[Page segmentation data]
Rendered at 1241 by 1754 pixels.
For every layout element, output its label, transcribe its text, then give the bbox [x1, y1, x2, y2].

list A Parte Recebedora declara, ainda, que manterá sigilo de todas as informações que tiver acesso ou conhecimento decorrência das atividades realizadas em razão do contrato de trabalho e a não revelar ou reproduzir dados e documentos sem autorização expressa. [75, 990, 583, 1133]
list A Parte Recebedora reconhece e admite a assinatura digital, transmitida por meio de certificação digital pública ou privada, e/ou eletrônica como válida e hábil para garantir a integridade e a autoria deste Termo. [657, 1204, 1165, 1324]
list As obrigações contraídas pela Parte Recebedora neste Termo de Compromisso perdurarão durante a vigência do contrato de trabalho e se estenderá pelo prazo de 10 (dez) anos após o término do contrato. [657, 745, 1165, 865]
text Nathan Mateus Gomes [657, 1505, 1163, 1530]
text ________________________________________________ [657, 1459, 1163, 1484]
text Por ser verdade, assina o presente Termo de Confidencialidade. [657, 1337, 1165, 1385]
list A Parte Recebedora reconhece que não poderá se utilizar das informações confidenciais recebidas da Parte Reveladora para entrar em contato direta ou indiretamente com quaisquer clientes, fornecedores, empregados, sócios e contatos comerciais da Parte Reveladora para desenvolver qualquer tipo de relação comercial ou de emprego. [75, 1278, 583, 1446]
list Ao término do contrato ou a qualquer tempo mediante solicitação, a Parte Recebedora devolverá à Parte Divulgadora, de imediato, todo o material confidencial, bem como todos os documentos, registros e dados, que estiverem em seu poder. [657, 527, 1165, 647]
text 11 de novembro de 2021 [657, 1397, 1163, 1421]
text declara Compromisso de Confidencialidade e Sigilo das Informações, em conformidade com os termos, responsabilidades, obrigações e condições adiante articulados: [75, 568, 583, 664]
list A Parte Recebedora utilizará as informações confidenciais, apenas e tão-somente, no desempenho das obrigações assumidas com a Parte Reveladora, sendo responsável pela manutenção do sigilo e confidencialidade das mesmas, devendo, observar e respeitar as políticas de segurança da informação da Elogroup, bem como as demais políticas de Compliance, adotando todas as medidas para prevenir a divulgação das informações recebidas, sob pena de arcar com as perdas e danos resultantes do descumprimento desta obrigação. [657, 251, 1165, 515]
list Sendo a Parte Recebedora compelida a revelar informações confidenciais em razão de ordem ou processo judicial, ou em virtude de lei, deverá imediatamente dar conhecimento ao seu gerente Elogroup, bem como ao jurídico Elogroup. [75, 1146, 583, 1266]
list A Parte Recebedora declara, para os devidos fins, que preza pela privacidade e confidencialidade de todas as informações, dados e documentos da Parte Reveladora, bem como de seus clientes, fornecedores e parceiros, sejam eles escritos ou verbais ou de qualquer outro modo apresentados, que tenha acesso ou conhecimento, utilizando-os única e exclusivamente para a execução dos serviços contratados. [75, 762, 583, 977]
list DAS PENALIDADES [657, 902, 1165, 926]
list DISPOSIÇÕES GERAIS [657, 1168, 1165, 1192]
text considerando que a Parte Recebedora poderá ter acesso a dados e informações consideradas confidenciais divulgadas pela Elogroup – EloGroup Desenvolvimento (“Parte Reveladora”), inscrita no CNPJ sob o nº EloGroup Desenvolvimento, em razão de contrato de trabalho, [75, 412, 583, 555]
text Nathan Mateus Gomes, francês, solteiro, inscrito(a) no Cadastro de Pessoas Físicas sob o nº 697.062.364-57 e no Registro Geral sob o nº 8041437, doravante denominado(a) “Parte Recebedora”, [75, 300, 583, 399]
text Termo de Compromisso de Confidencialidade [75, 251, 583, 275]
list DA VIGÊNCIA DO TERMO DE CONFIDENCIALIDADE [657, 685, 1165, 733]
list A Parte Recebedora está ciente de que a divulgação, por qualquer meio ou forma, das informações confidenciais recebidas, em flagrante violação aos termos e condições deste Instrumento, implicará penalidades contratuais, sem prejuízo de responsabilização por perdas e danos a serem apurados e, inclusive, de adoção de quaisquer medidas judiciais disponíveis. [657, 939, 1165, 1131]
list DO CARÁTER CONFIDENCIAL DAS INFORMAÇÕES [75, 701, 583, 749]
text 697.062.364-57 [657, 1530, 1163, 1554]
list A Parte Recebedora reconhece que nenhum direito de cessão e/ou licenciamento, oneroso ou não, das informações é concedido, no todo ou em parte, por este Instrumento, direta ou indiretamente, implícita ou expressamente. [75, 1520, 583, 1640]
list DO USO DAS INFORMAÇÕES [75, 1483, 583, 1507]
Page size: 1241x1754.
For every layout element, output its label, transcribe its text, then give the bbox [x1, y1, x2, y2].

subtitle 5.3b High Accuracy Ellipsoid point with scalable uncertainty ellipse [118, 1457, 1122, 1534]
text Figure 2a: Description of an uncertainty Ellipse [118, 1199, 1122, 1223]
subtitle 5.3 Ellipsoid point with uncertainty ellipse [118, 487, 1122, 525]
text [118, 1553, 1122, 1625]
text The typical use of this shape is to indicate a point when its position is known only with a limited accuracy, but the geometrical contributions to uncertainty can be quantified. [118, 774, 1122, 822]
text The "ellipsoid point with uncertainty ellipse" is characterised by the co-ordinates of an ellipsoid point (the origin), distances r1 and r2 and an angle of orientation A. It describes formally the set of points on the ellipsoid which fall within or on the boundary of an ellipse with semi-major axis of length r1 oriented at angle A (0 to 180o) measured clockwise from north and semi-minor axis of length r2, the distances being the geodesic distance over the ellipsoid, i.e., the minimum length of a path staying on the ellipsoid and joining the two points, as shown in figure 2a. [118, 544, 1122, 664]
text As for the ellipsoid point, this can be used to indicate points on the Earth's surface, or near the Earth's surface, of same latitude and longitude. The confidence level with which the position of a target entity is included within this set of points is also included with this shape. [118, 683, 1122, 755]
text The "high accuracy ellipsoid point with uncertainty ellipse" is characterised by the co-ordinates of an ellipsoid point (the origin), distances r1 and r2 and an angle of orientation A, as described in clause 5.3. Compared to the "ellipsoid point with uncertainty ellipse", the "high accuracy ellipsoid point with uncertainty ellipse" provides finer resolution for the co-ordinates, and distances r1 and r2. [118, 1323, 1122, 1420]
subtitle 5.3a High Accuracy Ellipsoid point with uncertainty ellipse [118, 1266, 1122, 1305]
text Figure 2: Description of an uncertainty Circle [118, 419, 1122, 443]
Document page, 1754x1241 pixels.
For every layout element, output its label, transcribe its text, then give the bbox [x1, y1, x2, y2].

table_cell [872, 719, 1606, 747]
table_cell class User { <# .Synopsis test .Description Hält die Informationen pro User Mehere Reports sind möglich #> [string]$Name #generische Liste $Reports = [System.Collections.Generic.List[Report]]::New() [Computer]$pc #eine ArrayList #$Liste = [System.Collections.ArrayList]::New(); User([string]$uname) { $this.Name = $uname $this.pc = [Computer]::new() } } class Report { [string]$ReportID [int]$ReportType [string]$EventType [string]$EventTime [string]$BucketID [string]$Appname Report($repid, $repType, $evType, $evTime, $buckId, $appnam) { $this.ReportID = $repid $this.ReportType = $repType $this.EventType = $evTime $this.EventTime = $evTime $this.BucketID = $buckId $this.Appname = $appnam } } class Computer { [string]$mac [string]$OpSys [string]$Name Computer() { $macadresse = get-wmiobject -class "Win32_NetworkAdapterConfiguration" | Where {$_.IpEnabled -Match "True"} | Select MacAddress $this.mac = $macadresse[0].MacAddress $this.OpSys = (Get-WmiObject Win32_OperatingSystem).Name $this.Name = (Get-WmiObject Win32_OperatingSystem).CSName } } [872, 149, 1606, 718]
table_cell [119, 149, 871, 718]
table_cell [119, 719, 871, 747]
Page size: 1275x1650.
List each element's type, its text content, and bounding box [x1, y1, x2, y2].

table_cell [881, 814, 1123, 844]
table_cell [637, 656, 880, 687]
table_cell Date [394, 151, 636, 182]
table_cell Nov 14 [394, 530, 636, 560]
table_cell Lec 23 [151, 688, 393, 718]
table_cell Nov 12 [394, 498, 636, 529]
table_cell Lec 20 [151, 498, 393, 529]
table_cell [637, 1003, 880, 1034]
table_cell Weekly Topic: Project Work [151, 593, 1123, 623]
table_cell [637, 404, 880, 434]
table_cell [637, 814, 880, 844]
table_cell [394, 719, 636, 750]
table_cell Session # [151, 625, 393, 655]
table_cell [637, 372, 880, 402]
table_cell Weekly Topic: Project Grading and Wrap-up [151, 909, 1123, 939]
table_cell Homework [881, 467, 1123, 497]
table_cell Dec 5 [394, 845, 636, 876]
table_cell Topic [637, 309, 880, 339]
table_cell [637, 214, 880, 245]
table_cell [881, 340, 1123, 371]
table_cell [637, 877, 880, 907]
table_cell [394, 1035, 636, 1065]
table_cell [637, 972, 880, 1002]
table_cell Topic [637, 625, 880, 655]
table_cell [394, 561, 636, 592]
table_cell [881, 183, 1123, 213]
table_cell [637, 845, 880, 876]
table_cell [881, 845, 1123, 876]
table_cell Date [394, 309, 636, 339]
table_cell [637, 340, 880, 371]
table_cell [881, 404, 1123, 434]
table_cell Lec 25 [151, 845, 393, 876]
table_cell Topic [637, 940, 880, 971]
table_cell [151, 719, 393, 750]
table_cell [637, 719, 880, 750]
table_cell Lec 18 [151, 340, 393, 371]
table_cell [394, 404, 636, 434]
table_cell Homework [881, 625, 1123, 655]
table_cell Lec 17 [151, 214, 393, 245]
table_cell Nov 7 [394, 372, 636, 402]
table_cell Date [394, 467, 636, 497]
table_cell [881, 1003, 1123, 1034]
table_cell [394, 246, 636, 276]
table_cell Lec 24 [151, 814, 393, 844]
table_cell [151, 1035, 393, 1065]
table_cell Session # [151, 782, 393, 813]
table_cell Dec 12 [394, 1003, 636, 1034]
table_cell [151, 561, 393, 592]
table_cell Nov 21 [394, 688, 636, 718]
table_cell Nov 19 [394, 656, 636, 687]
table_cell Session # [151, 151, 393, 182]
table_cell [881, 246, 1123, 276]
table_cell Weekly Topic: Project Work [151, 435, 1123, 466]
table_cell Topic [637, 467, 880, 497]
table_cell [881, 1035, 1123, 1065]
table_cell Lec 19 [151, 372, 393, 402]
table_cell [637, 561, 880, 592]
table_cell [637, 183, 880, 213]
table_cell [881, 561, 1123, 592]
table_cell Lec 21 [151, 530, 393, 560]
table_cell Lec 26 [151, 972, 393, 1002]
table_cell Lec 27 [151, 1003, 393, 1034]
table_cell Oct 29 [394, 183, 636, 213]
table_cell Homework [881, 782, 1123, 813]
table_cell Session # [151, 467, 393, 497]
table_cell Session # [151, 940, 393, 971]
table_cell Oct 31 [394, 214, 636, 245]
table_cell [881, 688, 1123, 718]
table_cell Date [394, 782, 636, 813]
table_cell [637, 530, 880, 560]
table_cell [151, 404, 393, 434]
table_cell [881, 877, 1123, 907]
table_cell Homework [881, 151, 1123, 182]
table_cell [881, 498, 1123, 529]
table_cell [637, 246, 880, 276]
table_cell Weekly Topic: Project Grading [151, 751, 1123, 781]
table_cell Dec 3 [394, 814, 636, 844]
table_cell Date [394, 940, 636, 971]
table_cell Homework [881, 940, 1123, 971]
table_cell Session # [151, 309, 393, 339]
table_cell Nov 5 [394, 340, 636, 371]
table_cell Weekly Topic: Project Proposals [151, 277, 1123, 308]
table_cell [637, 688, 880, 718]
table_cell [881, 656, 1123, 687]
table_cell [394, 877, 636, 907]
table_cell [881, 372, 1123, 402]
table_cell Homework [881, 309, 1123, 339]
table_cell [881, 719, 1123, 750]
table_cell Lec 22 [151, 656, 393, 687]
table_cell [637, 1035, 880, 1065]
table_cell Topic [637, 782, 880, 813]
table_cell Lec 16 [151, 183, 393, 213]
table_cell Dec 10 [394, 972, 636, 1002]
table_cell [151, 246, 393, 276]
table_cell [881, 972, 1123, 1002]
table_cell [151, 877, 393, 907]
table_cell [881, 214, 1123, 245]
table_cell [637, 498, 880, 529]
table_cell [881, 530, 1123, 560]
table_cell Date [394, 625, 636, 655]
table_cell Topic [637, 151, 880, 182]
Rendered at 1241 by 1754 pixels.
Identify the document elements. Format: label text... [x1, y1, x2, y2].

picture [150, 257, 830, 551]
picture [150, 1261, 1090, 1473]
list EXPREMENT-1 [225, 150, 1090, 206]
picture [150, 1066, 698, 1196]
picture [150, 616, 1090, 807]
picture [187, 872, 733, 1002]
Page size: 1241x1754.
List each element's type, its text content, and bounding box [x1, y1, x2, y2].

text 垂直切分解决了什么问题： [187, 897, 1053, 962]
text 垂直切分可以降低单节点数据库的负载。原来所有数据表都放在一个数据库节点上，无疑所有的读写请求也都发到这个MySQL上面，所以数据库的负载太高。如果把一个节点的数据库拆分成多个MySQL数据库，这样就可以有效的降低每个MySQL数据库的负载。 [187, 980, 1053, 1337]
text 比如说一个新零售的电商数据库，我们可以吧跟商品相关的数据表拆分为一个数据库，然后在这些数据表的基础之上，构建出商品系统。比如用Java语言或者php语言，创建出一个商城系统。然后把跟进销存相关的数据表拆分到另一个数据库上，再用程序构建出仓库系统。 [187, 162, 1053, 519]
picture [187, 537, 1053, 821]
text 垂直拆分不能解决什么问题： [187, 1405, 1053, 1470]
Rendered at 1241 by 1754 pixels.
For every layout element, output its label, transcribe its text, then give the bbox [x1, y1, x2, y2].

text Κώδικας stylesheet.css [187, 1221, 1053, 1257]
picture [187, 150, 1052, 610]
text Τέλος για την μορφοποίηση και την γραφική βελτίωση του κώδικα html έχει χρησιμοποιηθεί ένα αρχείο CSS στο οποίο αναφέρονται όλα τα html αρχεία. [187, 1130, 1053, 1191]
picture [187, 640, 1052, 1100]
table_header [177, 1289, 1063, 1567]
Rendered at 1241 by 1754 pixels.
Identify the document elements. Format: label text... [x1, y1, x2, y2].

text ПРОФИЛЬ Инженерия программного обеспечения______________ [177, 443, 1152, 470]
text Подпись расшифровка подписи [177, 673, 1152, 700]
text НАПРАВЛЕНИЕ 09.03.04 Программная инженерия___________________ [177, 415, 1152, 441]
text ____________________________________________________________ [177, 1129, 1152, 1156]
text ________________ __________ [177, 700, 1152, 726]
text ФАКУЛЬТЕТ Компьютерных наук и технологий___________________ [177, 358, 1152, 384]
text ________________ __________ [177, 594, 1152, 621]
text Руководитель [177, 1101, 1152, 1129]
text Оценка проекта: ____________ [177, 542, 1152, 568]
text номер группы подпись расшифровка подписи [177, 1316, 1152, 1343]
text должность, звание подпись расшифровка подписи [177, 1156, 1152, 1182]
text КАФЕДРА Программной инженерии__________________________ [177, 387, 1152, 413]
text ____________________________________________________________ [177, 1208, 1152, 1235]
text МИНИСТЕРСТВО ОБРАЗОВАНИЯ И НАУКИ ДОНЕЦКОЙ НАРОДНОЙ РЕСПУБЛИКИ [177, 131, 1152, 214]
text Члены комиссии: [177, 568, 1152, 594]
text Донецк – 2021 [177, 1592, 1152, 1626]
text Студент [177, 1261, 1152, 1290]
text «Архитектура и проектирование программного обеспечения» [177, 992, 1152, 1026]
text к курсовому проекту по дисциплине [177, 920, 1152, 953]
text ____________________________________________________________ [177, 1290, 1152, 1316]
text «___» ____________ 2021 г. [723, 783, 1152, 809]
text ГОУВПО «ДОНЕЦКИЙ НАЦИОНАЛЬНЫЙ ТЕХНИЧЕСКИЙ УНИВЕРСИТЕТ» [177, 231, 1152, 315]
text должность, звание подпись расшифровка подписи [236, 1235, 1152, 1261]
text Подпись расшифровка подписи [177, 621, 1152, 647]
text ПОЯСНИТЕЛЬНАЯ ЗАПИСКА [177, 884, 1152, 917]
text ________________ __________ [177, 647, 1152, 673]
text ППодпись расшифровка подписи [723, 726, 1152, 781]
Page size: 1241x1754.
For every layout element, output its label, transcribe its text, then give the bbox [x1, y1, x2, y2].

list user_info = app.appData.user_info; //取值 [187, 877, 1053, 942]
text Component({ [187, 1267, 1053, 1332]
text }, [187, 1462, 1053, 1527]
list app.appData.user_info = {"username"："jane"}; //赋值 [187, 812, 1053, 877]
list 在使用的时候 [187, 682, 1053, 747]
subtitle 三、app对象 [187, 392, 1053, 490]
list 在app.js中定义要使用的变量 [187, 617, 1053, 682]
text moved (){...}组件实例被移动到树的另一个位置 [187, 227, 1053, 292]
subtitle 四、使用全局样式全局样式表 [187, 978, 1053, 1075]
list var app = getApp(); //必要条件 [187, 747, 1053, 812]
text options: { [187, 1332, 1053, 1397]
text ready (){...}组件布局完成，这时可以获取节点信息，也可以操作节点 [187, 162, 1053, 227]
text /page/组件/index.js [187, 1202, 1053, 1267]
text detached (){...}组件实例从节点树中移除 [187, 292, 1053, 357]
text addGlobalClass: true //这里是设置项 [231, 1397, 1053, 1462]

## EXERCISE
Your reply must be one number: the count of lines in the records above that contain the string "Weekly".

## ANSWER SPACE
5